Excerpt provided:

=== Section Start ===

Edited By DC31k on 19/11/2020 20:32:29

Thread: Making end / slot drills
18/11/2020 15:32:44

There's 1, maybe 1 1/2 pages on this in Workshop Practice series No. 5 Milling operations in the lathe by Tubal Cain (beginning of chapter 9).

An alternative, Woodruffe-like cutter is in Arnold Throp's earlier book in the same series.

Thread: Machining Ball Screws Accurately
18/11/2020 08:21:48
Posted by Ian P on 17/11/2020 20:53:22:

Its the last sentence that is the problem, See Joe's post about clocking

Thanks for that. I knew there had to be a flaw in something so simple.

Can I run another option past you? Select a 3-jaw self centring, set-tru chuck with the ball(s) in the jaws. Calculate the minimum gripping diameter of the balls when they are clamped on the pitch diameter of the ballscrew. Grip and dial in a circular rod of that minimum diameter. Remove rod and replace with ball screw.

A possibility if there is no set-tru available is to put a grub-screw behind each ball and use that for dialling in (slow the balls down with a bit of silicone sealant).

17/11/2020 20:48:39
Posted by Kiwi Bloke on 17/11/2020 20:15:50:

So, balls in the thread, sleeve outside and sleeve held in 4-jaw? But getting the sleeve ID correct means measuring over (3) balls in the thread, which is awkward.

Is there any opportunity to develop this method and use soft jaws, each jaw counterbored for one or more balls of the correct diameter to suit the screw, with the counterbores spaced at 1/3, 1/4 or 1/6 of the thread pitch apart to suit number of jaws and 1 pitch apart if multiple balls per jaw?

Especially with a 4 jaw independent chuck, you would be gripping on the thread's pitch diameter and could then dial in concentricity in the normal manner.

Thread: Taper sleeve adapter
14/11/2020 19:03:42

For completeness, this thread has some useful information:

https://www.model-engineer.co.uk/forums/postings.asp?th=142458

14/11/2020 07:51:06
Posted by Me. on 13/11/2020 22:40:18:

The 40 is too big and the 30 too small

Are you aware that there is a 35 taper in between 30 and 40? See:

http://www.tools-n-gizmos.com/specs/Tapers.html

Thread: Tri-Leva decal artwork?
13/11/2020 20:14:47

This thread on Myford fonts might make interesting reading for you, particularly the comments by Nick Clarke 3:

https://www.model-engineer.co.uk/forums/postings.asp?th=157921

To make a facsimile copy is very time consuming. I would estimate 8+ hours for the above.

I have had most success importing the photo (the deskewed one above is more than adequate) into a CAD (Turbo-, Auto-, Intelli-, etc.) program and drawing each letter individually.

On this plate, it is quite good as each digit only needs drawing once, there is a lot of duplication of 'speed', 'motor' and 'pulley', and 'speed' 'selector' at the top share a lot of common letters.

13/11/2020 16:45:55
Posted by Adam Mara on 13/11/2020 15:46:46:

Did a quick mock-up in Coreldraw.

=== Section End ===

Dataset entries:
=== Section Start ===

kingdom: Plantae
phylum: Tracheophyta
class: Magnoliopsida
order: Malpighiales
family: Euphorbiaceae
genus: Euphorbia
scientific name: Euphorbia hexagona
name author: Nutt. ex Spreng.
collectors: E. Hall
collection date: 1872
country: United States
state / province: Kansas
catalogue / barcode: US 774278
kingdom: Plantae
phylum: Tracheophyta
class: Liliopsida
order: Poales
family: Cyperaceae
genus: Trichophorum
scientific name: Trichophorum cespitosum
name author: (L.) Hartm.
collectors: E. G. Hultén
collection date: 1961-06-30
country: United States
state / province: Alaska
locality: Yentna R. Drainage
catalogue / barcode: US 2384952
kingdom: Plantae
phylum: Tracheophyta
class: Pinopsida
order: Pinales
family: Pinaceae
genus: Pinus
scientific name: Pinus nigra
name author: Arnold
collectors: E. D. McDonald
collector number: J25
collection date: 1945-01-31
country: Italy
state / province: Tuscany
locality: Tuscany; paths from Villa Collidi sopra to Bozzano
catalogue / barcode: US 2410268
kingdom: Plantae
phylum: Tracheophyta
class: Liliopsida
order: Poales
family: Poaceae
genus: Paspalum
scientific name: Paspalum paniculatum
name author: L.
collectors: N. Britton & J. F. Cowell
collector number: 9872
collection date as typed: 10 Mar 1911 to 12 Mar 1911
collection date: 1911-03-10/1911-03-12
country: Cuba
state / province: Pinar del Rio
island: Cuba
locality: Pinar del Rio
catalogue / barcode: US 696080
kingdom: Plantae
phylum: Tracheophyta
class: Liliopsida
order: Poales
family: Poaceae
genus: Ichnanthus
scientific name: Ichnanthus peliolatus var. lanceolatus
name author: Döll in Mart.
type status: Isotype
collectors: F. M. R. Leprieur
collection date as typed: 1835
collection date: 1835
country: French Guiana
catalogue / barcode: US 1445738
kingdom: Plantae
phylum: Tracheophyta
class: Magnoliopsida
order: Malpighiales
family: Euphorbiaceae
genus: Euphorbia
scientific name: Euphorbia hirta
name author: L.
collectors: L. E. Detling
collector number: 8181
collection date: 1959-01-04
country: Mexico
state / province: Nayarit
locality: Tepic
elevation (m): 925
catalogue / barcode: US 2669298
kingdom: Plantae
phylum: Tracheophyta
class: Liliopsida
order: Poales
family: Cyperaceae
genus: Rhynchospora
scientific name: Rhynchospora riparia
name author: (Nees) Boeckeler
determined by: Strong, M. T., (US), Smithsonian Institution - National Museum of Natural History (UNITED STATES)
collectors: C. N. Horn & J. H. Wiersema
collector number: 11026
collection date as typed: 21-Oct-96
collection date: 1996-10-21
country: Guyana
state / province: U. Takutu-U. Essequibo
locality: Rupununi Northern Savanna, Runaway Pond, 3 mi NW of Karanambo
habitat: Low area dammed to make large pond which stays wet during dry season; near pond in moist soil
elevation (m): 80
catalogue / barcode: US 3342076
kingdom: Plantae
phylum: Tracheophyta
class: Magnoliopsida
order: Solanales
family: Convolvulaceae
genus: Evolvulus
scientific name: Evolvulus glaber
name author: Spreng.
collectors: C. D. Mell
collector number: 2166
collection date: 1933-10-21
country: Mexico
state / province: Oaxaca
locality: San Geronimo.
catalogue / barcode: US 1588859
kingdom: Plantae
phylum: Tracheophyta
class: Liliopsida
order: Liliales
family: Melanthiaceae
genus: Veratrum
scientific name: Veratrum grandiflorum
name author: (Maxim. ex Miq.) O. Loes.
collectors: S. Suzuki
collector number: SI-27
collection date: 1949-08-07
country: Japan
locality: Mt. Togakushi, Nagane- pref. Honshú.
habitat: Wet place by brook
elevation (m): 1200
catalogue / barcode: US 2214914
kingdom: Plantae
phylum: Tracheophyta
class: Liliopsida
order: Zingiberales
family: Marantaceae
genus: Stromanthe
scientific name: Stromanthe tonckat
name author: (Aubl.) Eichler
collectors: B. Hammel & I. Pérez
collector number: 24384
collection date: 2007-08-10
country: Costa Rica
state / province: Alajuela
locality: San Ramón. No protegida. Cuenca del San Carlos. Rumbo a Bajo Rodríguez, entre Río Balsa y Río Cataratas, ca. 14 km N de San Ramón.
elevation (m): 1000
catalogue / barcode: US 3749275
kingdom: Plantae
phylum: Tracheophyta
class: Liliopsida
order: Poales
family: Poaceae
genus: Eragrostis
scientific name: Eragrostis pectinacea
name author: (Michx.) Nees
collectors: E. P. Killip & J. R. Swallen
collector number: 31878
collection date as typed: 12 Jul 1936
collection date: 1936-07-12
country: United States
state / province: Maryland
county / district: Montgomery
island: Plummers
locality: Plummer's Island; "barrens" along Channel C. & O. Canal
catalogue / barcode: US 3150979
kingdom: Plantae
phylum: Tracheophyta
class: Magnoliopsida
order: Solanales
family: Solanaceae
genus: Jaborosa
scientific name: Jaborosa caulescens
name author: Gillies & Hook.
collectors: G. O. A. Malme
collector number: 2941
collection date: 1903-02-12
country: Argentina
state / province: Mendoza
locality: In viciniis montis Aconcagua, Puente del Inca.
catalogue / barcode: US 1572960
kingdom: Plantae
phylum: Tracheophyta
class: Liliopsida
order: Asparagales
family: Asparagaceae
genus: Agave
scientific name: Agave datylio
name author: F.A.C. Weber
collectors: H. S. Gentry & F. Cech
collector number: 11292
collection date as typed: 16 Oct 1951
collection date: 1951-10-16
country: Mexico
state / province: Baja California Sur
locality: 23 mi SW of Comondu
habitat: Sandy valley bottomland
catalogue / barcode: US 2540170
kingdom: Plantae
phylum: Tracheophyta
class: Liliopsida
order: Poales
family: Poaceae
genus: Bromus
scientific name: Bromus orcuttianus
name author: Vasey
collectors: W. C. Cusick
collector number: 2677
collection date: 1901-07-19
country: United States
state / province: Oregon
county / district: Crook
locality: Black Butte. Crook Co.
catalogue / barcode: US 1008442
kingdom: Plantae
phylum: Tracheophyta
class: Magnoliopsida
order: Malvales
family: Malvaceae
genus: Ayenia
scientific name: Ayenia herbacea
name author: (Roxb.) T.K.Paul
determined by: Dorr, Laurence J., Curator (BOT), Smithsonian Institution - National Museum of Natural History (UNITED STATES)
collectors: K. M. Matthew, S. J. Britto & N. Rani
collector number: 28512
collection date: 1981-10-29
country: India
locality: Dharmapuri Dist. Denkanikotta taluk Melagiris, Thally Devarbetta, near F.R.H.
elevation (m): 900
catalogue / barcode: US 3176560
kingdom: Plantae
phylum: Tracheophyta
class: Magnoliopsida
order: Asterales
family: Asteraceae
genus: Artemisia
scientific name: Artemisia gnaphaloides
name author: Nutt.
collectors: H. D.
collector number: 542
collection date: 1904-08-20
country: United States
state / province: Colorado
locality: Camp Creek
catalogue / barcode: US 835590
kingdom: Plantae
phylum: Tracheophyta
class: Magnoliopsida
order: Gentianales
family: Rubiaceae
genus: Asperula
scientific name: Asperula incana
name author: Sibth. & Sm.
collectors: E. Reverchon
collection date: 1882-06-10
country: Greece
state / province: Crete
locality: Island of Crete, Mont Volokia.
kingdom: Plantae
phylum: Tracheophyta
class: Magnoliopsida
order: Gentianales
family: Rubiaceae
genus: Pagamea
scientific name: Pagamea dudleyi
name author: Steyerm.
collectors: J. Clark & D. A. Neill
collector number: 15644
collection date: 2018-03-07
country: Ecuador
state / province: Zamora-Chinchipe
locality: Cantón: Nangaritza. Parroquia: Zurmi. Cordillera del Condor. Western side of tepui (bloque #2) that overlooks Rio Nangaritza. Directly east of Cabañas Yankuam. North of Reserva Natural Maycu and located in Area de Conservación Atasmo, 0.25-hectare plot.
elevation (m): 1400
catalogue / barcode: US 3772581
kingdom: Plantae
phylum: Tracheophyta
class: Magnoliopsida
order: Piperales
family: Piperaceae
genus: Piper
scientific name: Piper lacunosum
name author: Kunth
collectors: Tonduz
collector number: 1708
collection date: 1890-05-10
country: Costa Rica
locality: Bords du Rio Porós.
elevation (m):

=== Section End ===

Tasks to perform:
1. Transcribe the forum excerpt word for word, starting at "A possibility if" and ending at "the normal manner.".
2. Using the forum excerpt, answer these questions:
(a) What number does the Workshop Practice series book on milling operations in the lathe have?
(b) What taper size lies between the 30 and 40 tapers?
(c) How many hours does the estimate for making a facsimile copy of the plate give?

Your responses:
1.
A possibility if there is no set-tru available is to put a grub-screw behind each ball and use that for dialling in (slow the balls down with a bit of silicone sealant).

17/11/2020 20:48:39
Posted by Kiwi Bloke on 17/11/2020 20:15:50:

So, balls in the thread, sleeve outside and sleeve held in 4-jaw? But getting the sleeve ID correct means measuring over (3) balls in the thread, which is awkward.

Is there any opportunity to develop this method and use soft jaws, each jaw counterbored for one or more balls of the correct diameter to suit the screw, with the counterbores spaced at 1/3, 1/4 or 1/6 of the thread pitch apart to suit number of jaws and 1 pitch apart if multiple balls per jaw?

Especially with a 4 jaw independent chuck, you would be gripping on the thread's pitch diameter and could then dial in concentricity in the normal manner.

2.
(a) No. 5
(b) 35
(c) 8+ hours